Continued Connection to Mom
Toddlerhood brings with it a new sense of independence. Little walkers begin to explore more of the world around them with higher interest and with self-determination that often brings with it a greater distance between child and mother. A continued breastfeeding relationship supplies mom and toddler with a way to stay connected. Children who get breastfed have a unique relationship with their mother as the breastfeeding partnership is something that only mom and child share.
Psychological Wellbeing
Ideally, mothers and toddlers should practice self-weaning. Just as breastfed children are fed on-cue and not on a schedule, they should be weaned slowly and on their timetable. There is no medical reason for weaning at any particular age. Conversely, research shows that a child can experience adverse psychological effects when you abruptly wean him from the breast. Parent-led weaning not only causes the child stress, but it robs the child of his method of dealing with stress.
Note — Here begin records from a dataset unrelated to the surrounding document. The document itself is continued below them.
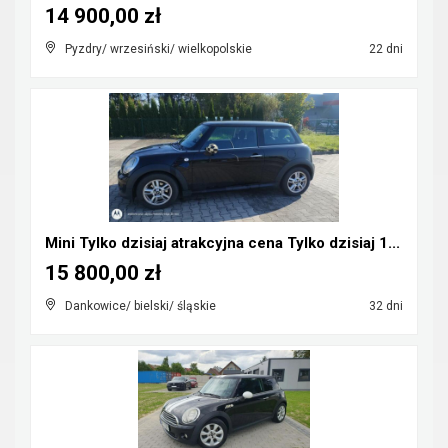
14 900,00 zł
Pyzdry/ wrzesiński/ wielkopolskie
22 dni
Mini Tylko dzisiaj atrakcyjna cena Tylko dzisiaj 1...
15 800,00 zł
Dankowice/ bielski/ śląskie
32 dni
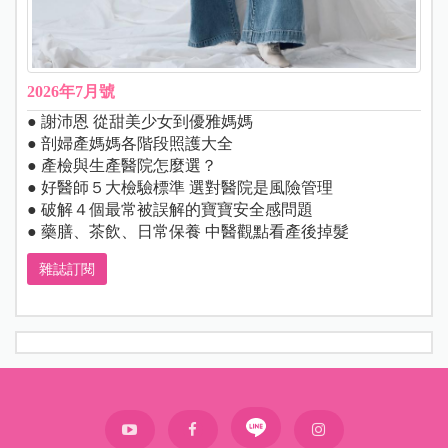
2026年7月號
● 謝沛恩 從甜美少女到優雅媽媽
● 剖婦產媽媽各階段照護大全
● 產檢與生產醫院怎麼選？
● 好醫師５大檢驗標準 選對醫院是風險管理
● 破解４個最常被誤解的寶寶安全感問題
● 藥膳、茶飲、日常保養 中醫觀點看產後掉髮
雜誌訂閱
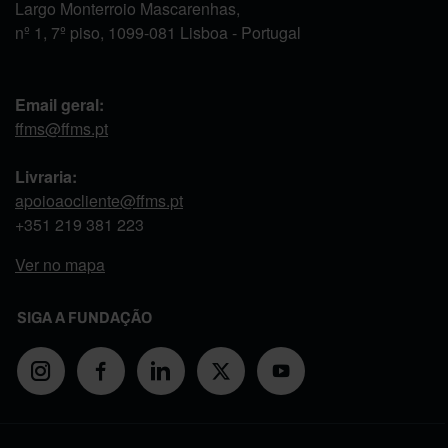
Largo Monterroio Mascarenhas,
nº 1, 7º piso, 1099-081 Lisboa - Portugal
Email geral:
ffms@ffms.pt
Livraria:
apoioaocliente@ffms.pt
+351
219 381 223
Ver no mapa
SIGA A FUNDAÇÃO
The old rule to wean children from the breast by age one is misguided. It is actually on the basis of bottle feeding guidelines; a child no longer needs formula at one year because it is safe for that child to switch to cow’s milk. But breastfeeding is not parallel to bottle feeding, as it is not just a source of nutrition, but a source of comfort as well. The breastfeeding relationship is an intense one. For a breastfed child, the breast has been his source of support since his first day of life. As he matures and discovers new ways of comforting himself, he will rely less and less on the breast until he has weaned himself. Abrupt and early weaning could be traumatic for a child who is not emotionally ready to give up the breastfeeding relationship.
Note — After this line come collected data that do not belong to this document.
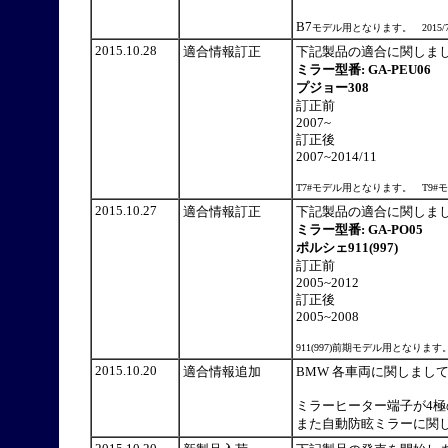
B7
モデル用となります。 2015
2015.10.28
適合情報訂正
下記製品の適合に関しま
ミラー型番: GA-PEU06
プジョー308
訂正前
2007~
訂正後
2007~2014/11
T7#モデル用となります。 T9
2015.10.27
適合情報訂正
下記製品の適合に関しま
ミラー型番: GA-PO05
ポルシェ911(997)
訂正前
2005~2012
訂正後
2005~2008
911(997)前期モデル用となり
2015.10.20
適合情報追加
BMW 各車両に関しまし
ミラーヒーター端子が4
また自動防眩ミラーに関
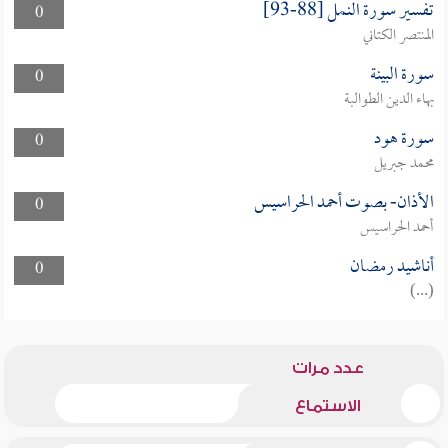
تفسير سورة النمل [88-93]
0
المنتصر الكتاني
سورة البينة
0
بهاء الدين الطوالبة
سورة هود
0
محمد جبريل
الأذان- بصوت أحمد الحراسيس
0
أحمد الحراسيس
أناشيد رمضان
0
(...)
عدد مرات
الاستماع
How Mothers Benefit from Extended Breastfeeding:
Disease Prevention
People once believe that extended nursing robbed the mother of calcium, thus making her a candidate for osteoporosis. Actually, bone density decreases while a woman is nursing, but once breastfeeding has ceased, bone-mineral density re-establishes itself at an even higher density than before. People now believe that women who breastfed their children are at a substantially lower risk for developing osteoporosis later in life.
Breastfeeding mothers are also at a reduced risk of developing breast cancer, ovarian cancer and uterine cancer. Interestingly, the more time a woman spends breastfeeding during her child-raising years, the lower her risk of developing these types of cancer are.
Accelerated Weight loss
Women who breastfeed tend to return to their pre-pregnancy weight more quickly than their bottle-feeding counterparts. Continuing to breastfeed helps a mother keep the weight off. Milk production is energy-intense. The body burns up calories and fat to produce milk, resulting in weight loss and weight maintenance.
Child Spacing
Breastfeeding produces hormones that hinder ovulation; so long as a woman is not ovulating, she can not become pregnant, and she does not menstruate. Some women do not menstruate for well over a year while she continues to breastfeed, which many women see as a benefit in itself.
Child Bonding
The bond that a mother feels with her breastfed child is passionate. The act of giving child nutrition, attention and love all at once produces strong emotions that help a mother bond with her child. Extended breastfeeding continues this strong bond until the child is more apt to express love with words and actions. Slowly, breastfeeding get replaced by conversations, games and other acts of love.
Continuing to breastfeed for as long as the mother and child are happy in their breastfeeding relationship is optimal. Hopefully, as more information surfaces about the advantages of breastfeeding past one year, more and more nursing couples will benefit from extended breastfeeding.